When a supervisor's hostile conduct is imputed to the employer but no "tangible employment action" has been taken, "an employer may avoid liability if (a) it 'exercised reasonable care to prevent and correct promptly any . . . harassing behavior, and (b) . . . the plaintiff employee unreasonably failed to take advantage of any preventive or corrective opportunities provided by the employer or to avoid harm otherwise.'" Fitzgerald v. Henderson, 251 F.3d 345, 357 (2d Cir. 2001) (quotingBurlington Industries, 524 U.S. at 765). "Those circumstances constitute an affirmative defense on which the employer has the burden of proof." Id. (quotingBurlington Industries, 524 U.S. at 765).
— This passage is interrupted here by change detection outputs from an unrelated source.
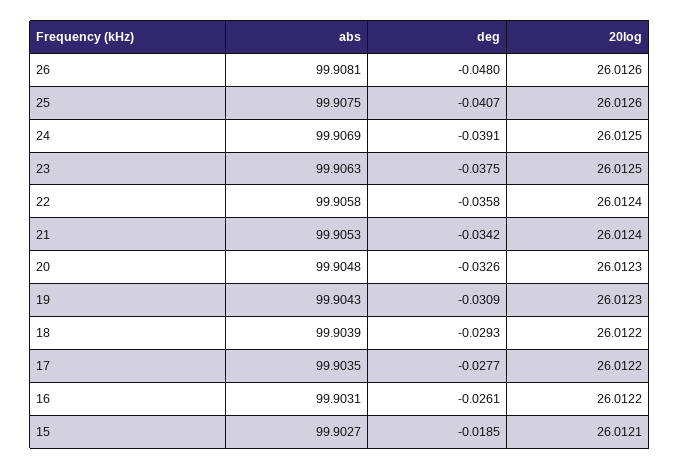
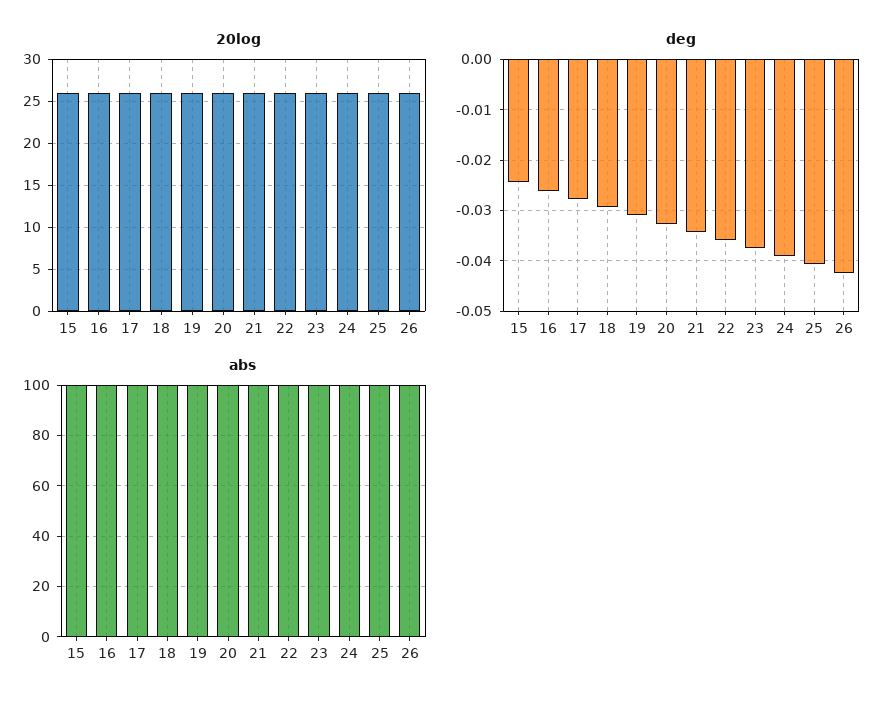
  {
    "abs": {
      "26": 99.9081,
      "25": 99.9075,
      "24": 99.9069,
      "23": 99.9063,
      "22": 99.9058,
      "21": 99.9053,
      "20": 99.9048,
      "19": 99.9043,
      "18": 99.9039,
      "17": 99.9035,
      "16": 99.9031,
      "15": 99.9027
    },
    "deg": {
-     "26": -0.048,
+     "26": -0.042,
      "25": -0.0407,
      "24": -0.0391,
      "23": -0.0375,
      "22": -0.0358,
      "21": -0.0342,
      "20": -0.0326,
      "19": -0.0309,
      "18": -0.0293,
      "17": -0.0277,
      "16": -0.0261,
-     "15": -0.0185
+     "15": -0.024
    },
    "20log": {
      "26": 26.0126,
      "25": 26.0126,
      "24": 26.0125,
      "23": 26.0125,
      "22": 26.0124,
      "21": 26.0124,
      "20": 26.0123,
      "19": 26.0123,
      "18": 26.0122,
      "17": 26.0122,
      "16": 26.0122,
      "15": 26.0121
    }
  }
Because there are often material issues of fact about the promptness and adequacy of an employer's remedial efforts, summary judgment is frequently not appropriate. See Dobrich v. Gen. Dynamics Corp., Elec. Boat Div., 106 F. Supp. 2d 386, 394 (D. Conn. 2000) ("Although there was evidence that Defendant responded to Plaintiff's complaints, the critical issue was whether its response was adequate. Plaintiff claims that the pattern of ineffectual action continued throughout the course of her employment. The promptness and adequacy of an employer's response is generally a question of fact for the jury." (citing Howley v. Town of Stratford, 217 F.3d 141, 156 (2d Cir. 2000))); Sullivan v. Newburgh Enlarged Sch. Dist., 281 F. Supp. 2d 689, 702 (S.D.N.Y. 2003) ("the Second Circuit has recognized that determination of the existence of an impermissibly hostile environment is a 'mixed question of law and fact.' As such, it is 'especially well-suited for jury determination and summary judgment may be granted only when reasonable minds could not differ on the issue.'" (quoting Richardson v. New York State Dep't of Corr. Service, 180 F.3d 426, 437 (2d Cir. 1999))); Smith v. Town of Hempstead Dep't of Sanitation Sanitary Dist. No. 2, No. 08-cv-3546 (ADS)(WDW), 2011 WL 2837504, at *7 (E.D.N.Y. July 19, 2011) ("'[i]f the evidence creates an issue of fact as to whether an employer's action is effectively remedial and prompt, summary judgment is inappropriate.'" (quoting Gallagher v. Delaney, 139 F.3d 338, 348 (2d Cir. 1998))); Wilson v. N.Y. City Dep't of Transp., No. 01 Civ. 7398(RJH), 2005 WL 2385866, at *23 (S.D.N.Y. Sept. 28, 2005) ("[t]o grant summary judgment on [the basis of the affirmative defense] . . . would be equivalent to granting a motion in favor of the [defendant] for judgment as a matter of law," which is "an extreme step" (citing Fairbrother v. Morrison, 412 F.3d 39, 53 (2d Cir. 2005)).
Here, there are numerous factual issues about the promptness and adequacy of Defendant's remedial response. These issues range from, inter alia, the seven-day delay in removing the doll once an employee expressed objections, to Defendant's failure to impose any discipline on the supervisors involved with the alleged misconduct.